**EXERCISE PASSAGE**
Bad Advice Wednesday: Come Feast with Us!

categories: Cocktail Hour

Comments Off on Bad Advice Wednesday: Come Feast with Us!


Sustenance poster low res smNext week, November 3-7, is Writers’ Week at UNCW which means a week off from regular classes here in Wilmington and a horde of writer folks descending on us. It starts with Mark Spitzer and Heidi Lynn Staples on Monday, along with an all-star alumni reading starring Douglas Cutting, Jay Varner, Sarah Creech and Rochelle Hurt. On Tuesday we are visited by Belle Boggs and Chantel Acevedo and Wednesday we bring in agent Michelle Brower, who represents our very own Jason Mott. The Buckner Keynote Reading on Wednesday night will feature poet Patrick Philips and nonfiction writer Katherine Miles, whose book about hurricane Sandy, Superstorm, was released just last week and it taking the world by…well, you know. Brock Clarke takes the stage Thursday night, reading from his just-released (Nov 4) novel, The Happiest People in the World. And the next morning Alison Hawthorne Deming will discuss her new book, Zoologies, with her editor at Milkweed Editions, Patrick Thomas.

**RECORDS SUPPLIED**
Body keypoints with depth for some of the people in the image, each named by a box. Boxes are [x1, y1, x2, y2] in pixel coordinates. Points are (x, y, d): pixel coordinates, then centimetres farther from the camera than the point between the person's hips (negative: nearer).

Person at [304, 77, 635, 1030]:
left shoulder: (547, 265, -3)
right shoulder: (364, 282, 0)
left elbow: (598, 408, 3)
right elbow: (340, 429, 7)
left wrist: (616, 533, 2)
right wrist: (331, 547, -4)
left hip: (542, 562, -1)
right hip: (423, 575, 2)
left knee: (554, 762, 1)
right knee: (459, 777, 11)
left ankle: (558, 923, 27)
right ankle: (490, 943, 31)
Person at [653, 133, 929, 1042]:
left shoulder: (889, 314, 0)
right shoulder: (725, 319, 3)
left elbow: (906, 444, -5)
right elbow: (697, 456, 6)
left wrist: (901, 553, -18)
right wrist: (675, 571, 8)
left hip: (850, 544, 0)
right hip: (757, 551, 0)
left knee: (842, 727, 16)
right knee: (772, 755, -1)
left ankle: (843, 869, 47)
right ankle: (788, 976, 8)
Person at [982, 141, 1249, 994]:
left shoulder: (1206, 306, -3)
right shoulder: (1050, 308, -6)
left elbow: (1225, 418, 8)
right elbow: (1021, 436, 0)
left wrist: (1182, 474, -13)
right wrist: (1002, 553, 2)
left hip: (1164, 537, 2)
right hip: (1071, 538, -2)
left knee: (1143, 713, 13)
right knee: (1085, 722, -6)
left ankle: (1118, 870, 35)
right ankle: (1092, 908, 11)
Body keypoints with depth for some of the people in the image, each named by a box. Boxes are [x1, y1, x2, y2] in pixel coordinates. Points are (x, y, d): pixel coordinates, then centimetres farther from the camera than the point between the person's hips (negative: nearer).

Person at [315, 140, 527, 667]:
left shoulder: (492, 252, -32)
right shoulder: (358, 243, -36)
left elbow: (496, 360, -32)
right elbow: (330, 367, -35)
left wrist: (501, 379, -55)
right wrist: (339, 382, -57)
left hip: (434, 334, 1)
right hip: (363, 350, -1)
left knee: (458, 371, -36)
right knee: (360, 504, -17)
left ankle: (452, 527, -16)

**ASSIGNED TASK**
Carry the Writers' Week post forward from its last sentence. The records have nothing to do with the Writers' Week post.

**TASK RESPONSE**
After a week like that we will all be hungry. Which is why we are celebrating on Friday night with a big feast to celebrate the Sustenance issue of our magazine, Ecotone. Ecotone, partnering with the nonprofit food-system initiative, Feast Down East, will host a farm-to-table supper with readings by Ecotone contributors Alison Hawthorne Deming and Randall Kenan. The feast takes place in the Kenan Hall courtyard, and starts, as all good feasts do, with beer, during the 6–7 social hour featuring the Wilmington Brewing Company. Supper starts at 7, prepared by chef Ryan Andress.

 

The feast costs $50/person and includes a multi-course meal , beer & wine, limited-edition broadsides and recipe cards, and a copy of Ecotone’s Sustenance issue. Seating is limited, and no tickets will be sold at the door. Tickets may be purchased at ecotonesupper.brownpapertickets.com.

 

For more info about both Writers’ Week click here and to learn more about the feast see below. Please join us!

For immediate release

October 29, 2014

 

Ecotone magazine partners with Feast Down East to launch its Sustenance issue with a farm-to-table supper on Friday, November 7.

 

WILMINGTON, N.C.— Ecotone, the University of North Carolina Wilmington’s award-winning literary magazine of place, and Feast Down East, a nonprofit food system initiative also based at UNC Wilmington, cap off the creative writing department’s annual Writers’ Week with a passed-dish meal on Friday, November 7, in the Kenan Hall courtyard.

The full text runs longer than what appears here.